Fed al bivio: Bernanke pensa ad alzare i tassi

Nella prima conferenza stampa della storia della Fed, il presidente non esclude, nel giro di un paio di mesi, di aumentare il costo del denaro, fermo tra lo 0 e lo 0,25%. Riviste al ribasso le stime di crescita 2011 al 3,1-3,3%. Frecciata a S&P sui conti pubblici

Fed al bivio: Bernanke pensa ad alzare i tassi

Un paio di stilemi da banchiere centrale, fin troppo scontati, del tipo «il dollaro forte è nell’interesse degli Stati Uniti» e la «disoccupazione è insopportabilmente alta», e poi Ben Bernanke fa subito capire la differenza che passa tra un comunicato calibrato col bilancino del Fomc, il braccio operativo della Federal Reserve, e la sua personale visione della politica monetaria. Così ieri, davanti ai giornalisti, nella storica prima conferenza stampa con cui ha aperto la nuova strategia di comunicazione votata alla trasparenza, il numero uno della banca centrale Usa lascia cadere quasi con nonchalance che l’espressione «periodo prolungato», riferita a tassi eccezionalmente bassi, è «vaga» e potrebbe significare un paio di riunioni prima di procedere con una stretta.
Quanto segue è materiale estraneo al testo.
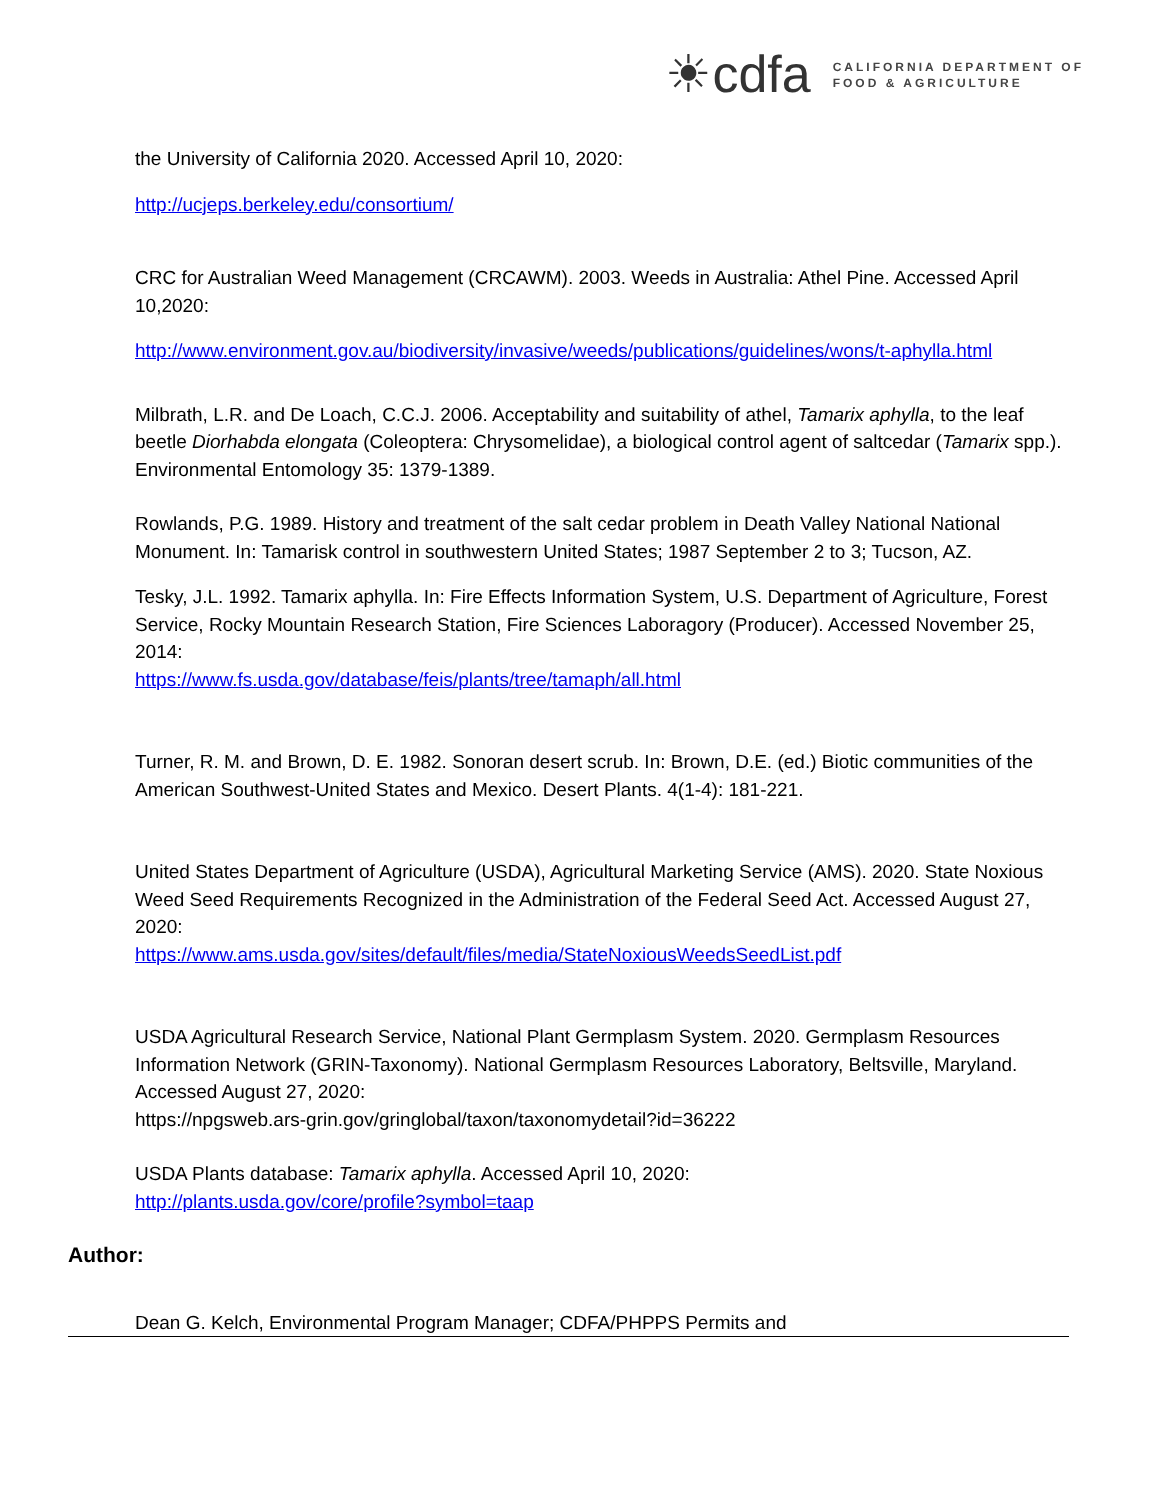☀cdfa CALIFORNIA DEPARTMENT OF
FOOD & AGRICULTURE
the University of California 2020. Accessed April 10, 2020:
http://ucjeps.berkeley.edu/consortium/
CRC for Australian Weed Management (CRCAWM). 2003. Weeds in Australia: Athel Pine. Accessed April 10,2020:
http://www.environment.gov.au/biodiversity/invasive/weeds/publications/guidelines/wons/t-aphylla.html
Milbrath, L.R. and De Loach, C.C.J. 2006. Acceptability and suitability of athel, Tamarix aphylla, to the leaf beetle Diorhabda elongata (Coleoptera: Chrysomelidae), a biological control agent of saltcedar (Tamarix spp.). Environmental Entomology 35: 1379-1389.
Rowlands, P.G. 1989. History and treatment of the salt cedar problem in Death Valley National National Monument. In: Tamarisk control in southwestern United States; 1987 September 2 to 3; Tucson, AZ.
Tesky, J.L. 1992. Tamarix aphylla. In: Fire Effects Information System, U.S. Department of Agriculture, Forest Service, Rocky Mountain Research Station, Fire Sciences Laboragory (Producer). Accessed November 25, 2014:
https://www.fs.usda.gov/database/feis/plants/tree/tamaph/all.html
Turner, R. M. and Brown, D. E. 1982. Sonoran desert scrub. In: Brown, D.E. (ed.) Biotic communities of the American Southwest-United States and Mexico. Desert Plants. 4(1-4): 181-221.
United States Department of Agriculture (USDA), Agricultural Marketing Service (AMS). 2020. State Noxious Weed Seed Requirements Recognized in the Administration of the Federal Seed Act. Accessed August 27, 2020:
https://www.ams.usda.gov/sites/default/files/media/StateNoxiousWeedsSeedList.pdf
USDA Agricultural Research Service, National Plant Germplasm System. 2020. Germplasm Resources Information Network (GRIN-Taxonomy). National Germplasm Resources Laboratory, Beltsville, Maryland. Accessed August 27, 2020:
https://npgsweb.ars-grin.gov/gringlobal/taxon/taxonomydetail?id=36222
USDA Plants database: Tamarix aphylla. Accessed April 10, 2020:
http://plants.usda.gov/core/profile?symbol=taap
Author:
Dean G. Kelch, Environmental Program Manager; CDFA/PHPPS Permits and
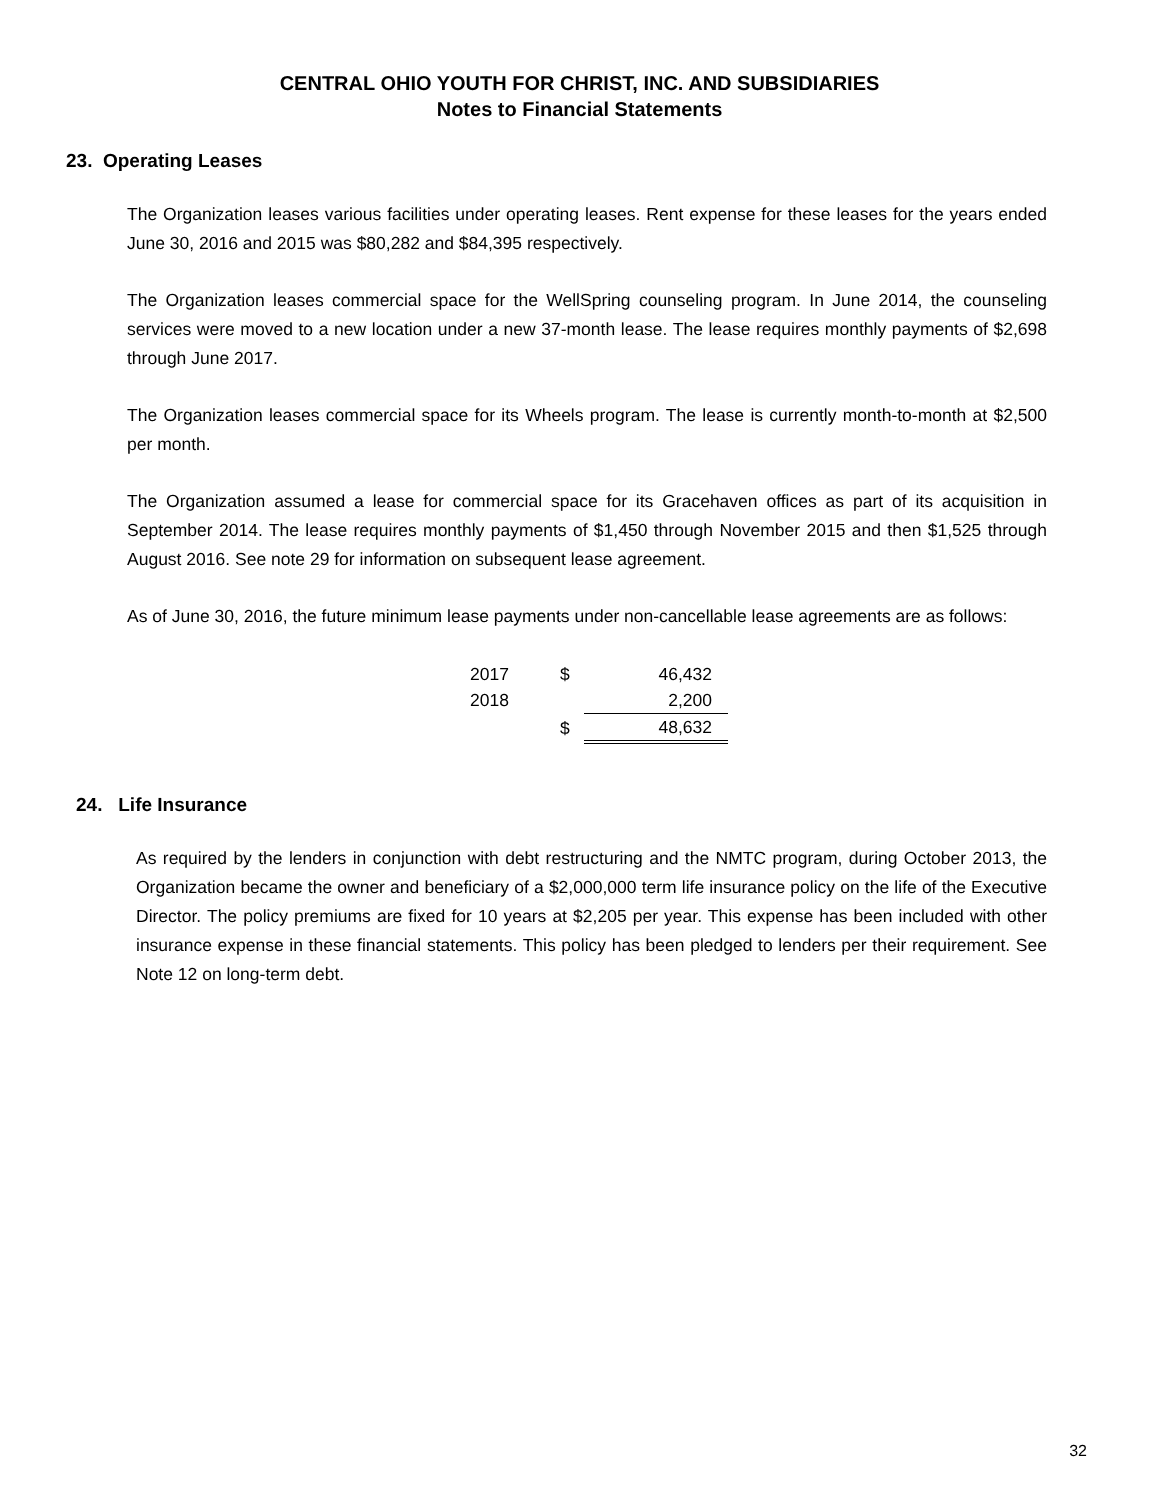CENTRAL OHIO YOUTH FOR CHRIST, INC. AND SUBSIDIARIES
Notes to Financial Statements
23. Operating Leases
The Organization leases various facilities under operating leases. Rent expense for these leases for the years ended June 30, 2016 and 2015 was $80,282 and $84,395 respectively.
The Organization leases commercial space for the WellSpring counseling program. In June 2014, the counseling services were moved to a new location under a new 37-month lease. The lease requires monthly payments of $2,698 through June 2017.
The Organization leases commercial space for its Wheels program. The lease is currently month-to-month at $2,500 per month.
The Organization assumed a lease for commercial space for its Gracehaven offices as part of its acquisition in September 2014. The lease requires monthly payments of $1,450 through November 2015 and then $1,525 through August 2016. See note 29 for information on subsequent lease agreement.
As of June 30, 2016, the future minimum lease payments under non-cancellable lease agreements are as follows:
| 2017 | $ | 46,432 |
| 2018 | | 2,200 |
| | $ | 48,632 |
24. Life Insurance
As required by the lenders in conjunction with debt restructuring and the NMTC program, during October 2013, the Organization became the owner and beneficiary of a $2,000,000 term life insurance policy on the life of the Executive Director. The policy premiums are fixed for 10 years at $2,205 per year. This expense has been included with other insurance expense in these financial statements. This policy has been pledged to lenders per their requirement. See Note 12 on long-term debt.
32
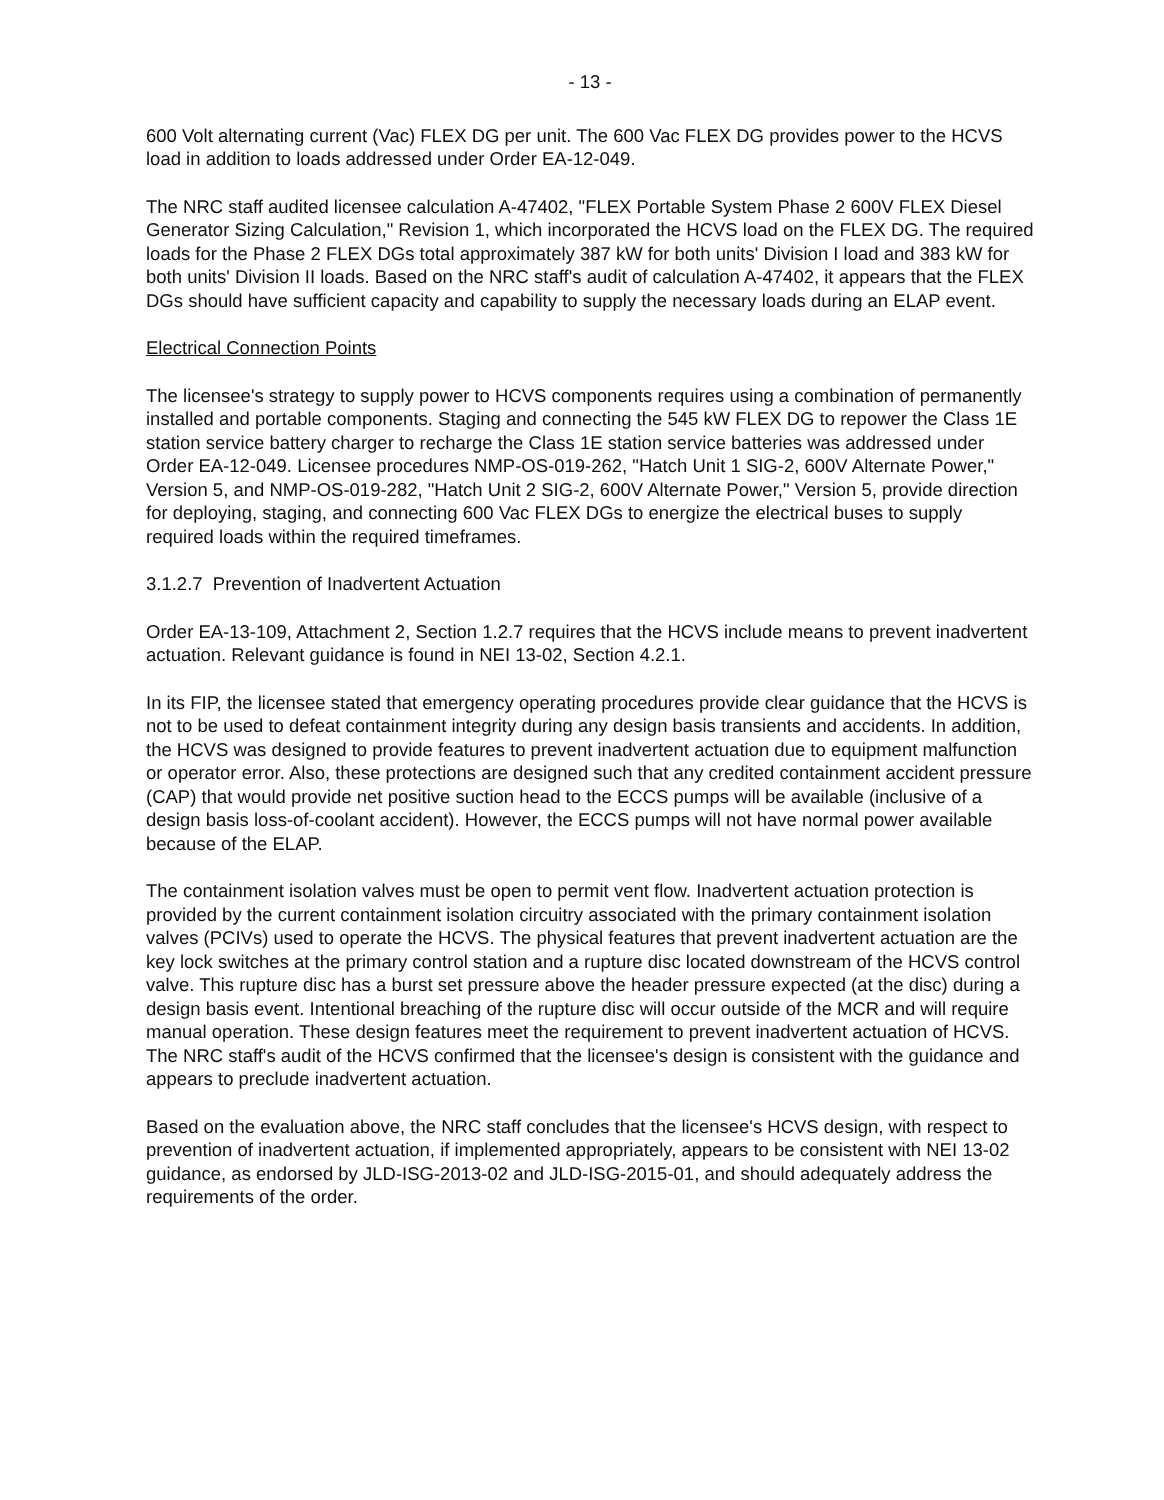- 13 -
600 Volt alternating current (Vac) FLEX DG per unit. The 600 Vac FLEX DG provides power to the HCVS load in addition to loads addressed under Order EA-12-049.
The NRC staff audited licensee calculation A-47402, "FLEX Portable System Phase 2 600V FLEX Diesel Generator Sizing Calculation," Revision 1, which incorporated the HCVS load on the FLEX DG. The required loads for the Phase 2 FLEX DGs total approximately 387 kW for both units' Division I load and 383 kW for both units' Division II loads. Based on the NRC staff's audit of calculation A-47402, it appears that the FLEX DGs should have sufficient capacity and capability to supply the necessary loads during an ELAP event.
Electrical Connection Points
The licensee's strategy to supply power to HCVS components requires using a combination of permanently installed and portable components. Staging and connecting the 545 kW FLEX DG to repower the Class 1E station service battery charger to recharge the Class 1E station service batteries was addressed under Order EA-12-049. Licensee procedures NMP-OS-019-262, "Hatch Unit 1 SIG-2, 600V Alternate Power," Version 5, and NMP-OS-019-282, "Hatch Unit 2 SIG-2, 600V Alternate Power," Version 5, provide direction for deploying, staging, and connecting 600 Vac FLEX DGs to energize the electrical buses to supply required loads within the required timeframes.
3.1.2.7 Prevention of Inadvertent Actuation
Order EA-13-109, Attachment 2, Section 1.2.7 requires that the HCVS include means to prevent inadvertent actuation. Relevant guidance is found in NEI 13-02, Section 4.2.1.
In its FIP, the licensee stated that emergency operating procedures provide clear guidance that the HCVS is not to be used to defeat containment integrity during any design basis transients and accidents. In addition, the HCVS was designed to provide features to prevent inadvertent actuation due to equipment malfunction or operator error. Also, these protections are designed such that any credited containment accident pressure (CAP) that would provide net positive suction head to the ECCS pumps will be available (inclusive of a design basis loss-of-coolant accident). However, the ECCS pumps will not have normal power available because of the ELAP.
The containment isolation valves must be open to permit vent flow. Inadvertent actuation protection is provided by the current containment isolation circuitry associated with the primary containment isolation valves (PCIVs) used to operate the HCVS. The physical features that prevent inadvertent actuation are the key lock switches at the primary control station and a rupture disc located downstream of the HCVS control valve. This rupture disc has a burst set pressure above the header pressure expected (at the disc) during a design basis event. Intentional breaching of the rupture disc will occur outside of the MCR and will require manual operation. These design features meet the requirement to prevent inadvertent actuation of HCVS. The NRC staff's audit of the HCVS confirmed that the licensee's design is consistent with the guidance and appears to preclude inadvertent actuation.
Based on the evaluation above, the NRC staff concludes that the licensee's HCVS design, with respect to prevention of inadvertent actuation, if implemented appropriately, appears to be consistent with NEI 13-02 guidance, as endorsed by JLD-ISG-2013-02 and JLD-ISG-2015-01, and should adequately address the requirements of the order.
Negli Stati Uniti le leve del costo del denaro, primo argine contro la Grande recessione, sono bloccate tra lo zero e lo 0,25% ormai dal dicembre 2008. Ferme sono rimaste anche ieri con una decisione presa all’unanimità. Ma, da tempo, all’interno della banca di Washington si è aperto il dibattito sull’opportunità di mantenere invariata la politica monetaria. A maggior ragione dopo la decisione con cui la Bce ha alzato di un quarto di punto i tassi, senza peraltro negare la possibilità di ulteriori giri di vite. Se il dollaro dev’essere forte (e oggi non lo è), mantenere i tassi a livello zero certo non ne aiuta la rivalutazione.

Ci sono però alcuni possibili impedimenti a una variazione della politica monetaria nel breve periodo, ora che il programma di riacquisto di T-bond per 600 miliardi sta per concludersi. Prima di eventuali interventi, ha infatti precisato il successore di Greenspan, «vorremmo registrare continui miglioramenti e una ulteriore creazione di posti». Al momento, invece, «stiamo cercando di uscire da una voragine: mancano ancora più di 7 milioni di posti rispetto a prima della crisi». Non basta dunque il miglioramento del mercato del lavoro rispetto all’agosto 2010, riflesso dal taglio alle previsioni sulla disoccupazione per quest’anno dall’8,8-9% delle stime precedenti all’attuale 8,4-8,7%. Anche perché la ripresa, «moderata», non sembra avere forza sufficiente per trainare le assunzioni. Il primo trimestre si è chiuso con una modesta crescita del Pil sotto al 2% che Bernanke considera un fenomeno «passeggero». Ma la banca centrale Usa ha anche ritoccato verso il basso le stime sull’intero anno in corso, destinato a vedere un aumento del Pil tra il 3,1 e il 3,3% dal precedente 3,4-3,9%. «Abbiamo ribassato un po’ le nostre stime - ha spiegato -, in considerazione di alcuni fattori come l’indebolimento del settore delle costruzioni immobiliari e di un momentaneo indebolimento dello slancio dell’economia».

Su una mossa in senso restrittivo non dovrebbero invece pesare ossessioni inflazionistiche che la Fed non ha. Bernanke ha detto di considerare «transitori» gli effetti dei rincari delle commodities. Le stime 2011 sui prezzi core (al netto di alimentari ed energia) sono però state riviste al rialzo a 1,3-1,6% dal precedente 1-1,3%.


Bernanke non ha trascurato uno dei temi più caldi negli Usa, ovvero il disastroso stato dei conti federali, senza lanciare una frecciata a Standard&Poor’s («Non ci ha detto nulla di nuovo») che ha minacciato un declassamento degli Usa. L’azione per contrastare il forte indebitamento Usa è la «prima priorità di lungo periodo» per il Paese», ha detto Bernanke, che guarda anche «con attenzione al debito» europeo.